(RECORDED INFORMATION)

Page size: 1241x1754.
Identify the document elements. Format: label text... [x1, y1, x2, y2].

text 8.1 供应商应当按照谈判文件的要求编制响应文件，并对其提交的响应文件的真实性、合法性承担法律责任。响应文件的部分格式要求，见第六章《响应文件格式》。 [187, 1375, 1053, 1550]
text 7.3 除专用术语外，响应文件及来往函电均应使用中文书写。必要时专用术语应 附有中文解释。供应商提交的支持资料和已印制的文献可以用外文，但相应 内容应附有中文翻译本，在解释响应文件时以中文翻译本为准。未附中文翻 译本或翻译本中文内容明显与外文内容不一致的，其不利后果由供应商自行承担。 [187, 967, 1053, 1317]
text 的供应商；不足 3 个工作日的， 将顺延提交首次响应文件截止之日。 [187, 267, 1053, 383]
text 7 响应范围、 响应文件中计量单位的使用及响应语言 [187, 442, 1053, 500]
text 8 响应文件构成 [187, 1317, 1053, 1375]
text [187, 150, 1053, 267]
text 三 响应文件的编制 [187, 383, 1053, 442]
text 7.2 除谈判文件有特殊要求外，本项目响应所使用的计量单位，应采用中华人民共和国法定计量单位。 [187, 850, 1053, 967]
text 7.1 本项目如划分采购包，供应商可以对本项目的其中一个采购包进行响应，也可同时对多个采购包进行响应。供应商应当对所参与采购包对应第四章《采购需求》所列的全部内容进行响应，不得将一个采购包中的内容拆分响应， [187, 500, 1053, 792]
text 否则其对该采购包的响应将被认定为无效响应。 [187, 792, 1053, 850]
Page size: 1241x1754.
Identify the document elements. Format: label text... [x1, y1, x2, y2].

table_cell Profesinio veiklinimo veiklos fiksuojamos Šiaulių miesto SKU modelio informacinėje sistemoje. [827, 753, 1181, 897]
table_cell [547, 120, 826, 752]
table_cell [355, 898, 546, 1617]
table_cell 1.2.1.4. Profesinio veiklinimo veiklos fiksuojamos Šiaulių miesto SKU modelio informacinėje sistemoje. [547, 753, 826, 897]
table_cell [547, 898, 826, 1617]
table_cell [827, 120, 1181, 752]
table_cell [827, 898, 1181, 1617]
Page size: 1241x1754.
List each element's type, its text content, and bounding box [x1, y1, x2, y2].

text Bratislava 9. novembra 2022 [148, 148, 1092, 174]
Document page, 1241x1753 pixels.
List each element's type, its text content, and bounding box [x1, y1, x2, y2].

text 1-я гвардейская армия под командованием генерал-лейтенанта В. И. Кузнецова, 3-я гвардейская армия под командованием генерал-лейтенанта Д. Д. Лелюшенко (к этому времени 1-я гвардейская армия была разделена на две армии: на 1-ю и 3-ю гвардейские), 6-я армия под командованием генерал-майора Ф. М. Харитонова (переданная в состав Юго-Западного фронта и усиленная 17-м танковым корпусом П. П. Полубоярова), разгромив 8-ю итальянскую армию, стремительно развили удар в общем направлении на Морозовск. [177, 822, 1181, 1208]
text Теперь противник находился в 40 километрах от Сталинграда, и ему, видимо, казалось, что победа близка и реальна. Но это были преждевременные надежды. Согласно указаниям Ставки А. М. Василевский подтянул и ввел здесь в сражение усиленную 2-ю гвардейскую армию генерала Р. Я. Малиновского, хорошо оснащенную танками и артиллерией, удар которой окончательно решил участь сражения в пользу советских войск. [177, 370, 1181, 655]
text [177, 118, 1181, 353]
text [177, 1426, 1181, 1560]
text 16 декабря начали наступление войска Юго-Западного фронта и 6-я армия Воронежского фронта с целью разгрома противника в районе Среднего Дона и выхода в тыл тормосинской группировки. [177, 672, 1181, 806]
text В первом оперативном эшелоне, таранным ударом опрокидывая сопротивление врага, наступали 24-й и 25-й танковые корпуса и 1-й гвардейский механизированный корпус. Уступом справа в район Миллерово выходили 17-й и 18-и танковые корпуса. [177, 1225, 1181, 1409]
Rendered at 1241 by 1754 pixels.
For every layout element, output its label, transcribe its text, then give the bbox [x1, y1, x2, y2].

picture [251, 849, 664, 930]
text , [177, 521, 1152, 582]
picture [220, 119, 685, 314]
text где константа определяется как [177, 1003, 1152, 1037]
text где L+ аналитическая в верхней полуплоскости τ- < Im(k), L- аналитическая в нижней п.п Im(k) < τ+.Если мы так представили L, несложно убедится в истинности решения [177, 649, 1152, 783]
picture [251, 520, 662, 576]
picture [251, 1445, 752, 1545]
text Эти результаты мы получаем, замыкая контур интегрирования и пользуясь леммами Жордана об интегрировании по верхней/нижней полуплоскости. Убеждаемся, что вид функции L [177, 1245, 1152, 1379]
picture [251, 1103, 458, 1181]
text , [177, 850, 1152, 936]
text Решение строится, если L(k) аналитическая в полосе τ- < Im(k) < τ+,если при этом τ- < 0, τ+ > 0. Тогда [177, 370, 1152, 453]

(End RECORDED INFORMATION)

WORK INSTRUCTIONS. The answer should be a bare number: the count of lines above in which the word "pixels" occurs.

ANSWER TO THE PROBLEM. 2